In 2005 he led work for the UK Department of Health on a national public health information and intelligence strategy. He was appointed as Regional Director of Public Health for NHS South Central in 2007.

He has acted as an expert witness in epidemiology in relation to litigation since 1994, including on MMR and Autism, Norplant and Seroxat.

Newton was appointed as Director of Health Improvement for Public Health England on 12 October 2012.

From May to July 2020, he was national coordinator of the UK Government's coronavirus testing programme.

On 1 October 2021, following the abolition of Public Health England he became Director of Public Health Analysis in the newly formed Office for Health Improvement and Disparities.
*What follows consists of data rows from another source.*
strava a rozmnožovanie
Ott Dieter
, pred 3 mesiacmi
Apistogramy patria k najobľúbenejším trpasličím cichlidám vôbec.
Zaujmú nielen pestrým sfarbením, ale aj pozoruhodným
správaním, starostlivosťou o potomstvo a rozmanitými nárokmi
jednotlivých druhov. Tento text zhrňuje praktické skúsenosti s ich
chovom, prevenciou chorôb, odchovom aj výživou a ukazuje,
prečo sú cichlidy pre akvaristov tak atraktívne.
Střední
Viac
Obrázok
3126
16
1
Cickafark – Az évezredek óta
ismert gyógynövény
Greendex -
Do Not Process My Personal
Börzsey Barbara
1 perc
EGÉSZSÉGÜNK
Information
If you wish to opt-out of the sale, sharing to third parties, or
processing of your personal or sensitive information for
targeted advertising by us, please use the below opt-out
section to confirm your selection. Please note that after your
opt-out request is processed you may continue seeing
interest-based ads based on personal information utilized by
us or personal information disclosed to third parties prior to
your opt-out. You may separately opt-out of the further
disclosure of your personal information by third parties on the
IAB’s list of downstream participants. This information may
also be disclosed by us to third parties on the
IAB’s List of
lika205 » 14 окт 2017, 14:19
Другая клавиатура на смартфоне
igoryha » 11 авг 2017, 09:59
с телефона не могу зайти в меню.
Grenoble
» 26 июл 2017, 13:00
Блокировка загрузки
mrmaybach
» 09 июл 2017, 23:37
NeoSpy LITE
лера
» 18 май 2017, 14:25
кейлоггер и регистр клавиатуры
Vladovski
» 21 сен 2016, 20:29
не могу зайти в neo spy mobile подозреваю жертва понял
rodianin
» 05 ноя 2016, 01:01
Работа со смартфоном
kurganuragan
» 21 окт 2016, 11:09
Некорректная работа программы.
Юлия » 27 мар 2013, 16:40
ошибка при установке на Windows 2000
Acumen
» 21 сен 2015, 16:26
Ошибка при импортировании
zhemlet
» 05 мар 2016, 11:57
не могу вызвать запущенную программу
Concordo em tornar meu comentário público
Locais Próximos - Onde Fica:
Newton was appointed Officer of the Order of the British Empire in the 2023 Birthday Honours for services to public health.

==Other roles==
From 2015 to 2019, Professor Newton chaired the World Health Organization's European Burden of Disease Network and led England's contribution to the Global Burden of Disease project, a study into the impacts of diseases on the world.

He was Vice President of the Faculty of Public Health (FPH) until 2022 and has been a director of Health Data Insight CIC. He is a fellow of the Royal College of Physicians of London (FRCP) and a fellow of the Royal Society for Public Health (FRSPH).

In June 2021, he was appointed President of the Scientific Board of Sante publique France.